As the heat-sensitive element 6, a thermistor, a platinum resistance temperature sensor, or the like may be appropriately selected and used.

The in-phase is regenerated or replaced when the reaction capacity decreases. In the case of regeneration, for example, a new regenerant line may be installed in the apparatus shown in Figure 1 and the changeover can be made, but if a regenerant is mixed into the carrier liquid, the solid phase can be regenerated immediately after sample analysis. Continuous high-speed analysis is possible.
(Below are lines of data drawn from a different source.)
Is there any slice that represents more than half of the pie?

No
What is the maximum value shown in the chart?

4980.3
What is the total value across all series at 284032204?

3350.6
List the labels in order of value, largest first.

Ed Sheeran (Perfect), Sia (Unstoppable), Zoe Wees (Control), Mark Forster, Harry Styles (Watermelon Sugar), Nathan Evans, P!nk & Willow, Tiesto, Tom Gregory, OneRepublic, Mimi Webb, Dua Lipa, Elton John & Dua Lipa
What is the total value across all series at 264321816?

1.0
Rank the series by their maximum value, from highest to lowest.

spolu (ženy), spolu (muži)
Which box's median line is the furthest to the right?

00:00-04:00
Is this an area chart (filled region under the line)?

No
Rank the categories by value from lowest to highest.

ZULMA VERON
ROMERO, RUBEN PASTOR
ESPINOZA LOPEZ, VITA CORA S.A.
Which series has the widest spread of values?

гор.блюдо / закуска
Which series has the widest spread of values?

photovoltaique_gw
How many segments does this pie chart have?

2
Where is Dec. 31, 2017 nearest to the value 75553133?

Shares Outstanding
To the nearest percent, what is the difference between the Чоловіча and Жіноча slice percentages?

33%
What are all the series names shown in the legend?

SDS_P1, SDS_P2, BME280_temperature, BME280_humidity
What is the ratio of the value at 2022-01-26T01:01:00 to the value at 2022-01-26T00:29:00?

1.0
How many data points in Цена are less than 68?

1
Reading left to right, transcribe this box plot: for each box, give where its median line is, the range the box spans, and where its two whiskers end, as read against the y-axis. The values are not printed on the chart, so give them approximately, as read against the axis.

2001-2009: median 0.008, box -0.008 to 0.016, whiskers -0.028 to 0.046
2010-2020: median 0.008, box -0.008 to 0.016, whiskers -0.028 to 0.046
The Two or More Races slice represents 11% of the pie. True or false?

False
When separately passing the regenerant, two columns may be provided in parallel and used alternately.

Next, a case will be described in which the apparatus of the present invention is applied to product control in a caustic soda manufacturing process. In the caustic soda manufacturing industry, a caustic soda concentration solution of about 20 to 50 parts is produced in an electrolytic cell.

This concentrated solution was continuously analyzed without dilution using the apparatus outlined in FIG. For the same phase, strongly acidic cation exchange resin WK-20H type (Mitsubishi Kasei Corporation) or chelate resin UR-40H type (Unitika Co., Ltd.) was used, and the diameter was 2.
A cylindrical column with a length of 39 mm was packed. Water or o,s NHct was used as the carrier liquid, and 1.2 m
The liquid was passed through at a constant flow rate of 1/min. The amount of sample was 20μ at a time, and the injection was carried out at 30 second intervals and 60 second intervals.

The constant temperature bath was set at 342°C.

Thermistor 5B-10K (Zen Kogyo Co., Ltd.) is used as the heat-sensitive element.
(manufactured by) was used. When the caustic soda concentration was continuously measured under these conditions, it was found that in addition to neutralization heat, dissolution heat was also generated, and metal coordination heat may also be generated, but in any case, the results are shown in Figure 2. A good linear relationship was obtained between temperature change and caustic soda concentration. The results shown in this figure were obtained using UR-40 and pure water as the carrier liquid. Continuously measure each of the solid phases,
The results of measuring the coefficient of variation are shown in the table below.

Incidentally, a chart of the measurement results obtained using UR-40 among the two items is shown in FIG.

The present invention prevents the diffusion of the reaction heat and keeps the reaction site constant by bringing the site where the reaction heat is generated into the solid phase. This increases the sensitivity of temperature changes and improves reproducibility, making it possible to perform continuous analysis of many samples at high speed and with high sensitivity, especially for process control analysis where many samples of the same type are analyzed. It is suitable as

[Brief explanation of the drawing]

FIG. 1 shows an outline of an apparatus that is an embodiment of the present invention, and FIG. 2 shows the results of determining the relationship between the caustic soda concentration and the amount of temperature change using the apparatus of the present invention. Figure 3 is a chart showing each peak of the measurement results. 2...Liquid pump, 3...Carrier cheese, 5.
...Column, 6...Thermosensitive element, 8...Sample introduction part,
9... Electric circuit, 10... Preheating coil. Patent applicant: Denki Kagaku Keiki Co., Ltd. Representative: Patent attorney 1) Masahiro Naka

Claims (1)

[Claims] A column filled with a solid phase that reacts with a sample, a carrier cheep connected to the column to send a carrier liquid, and a 4? and
A sample introduction section provided upstream of the column, a heat-sensitive element provided within the column or near the outlet of the column, and an electric circuit that converts the signal of the heat-sensitive element into a concentration. Analyzer that uses reaction heat.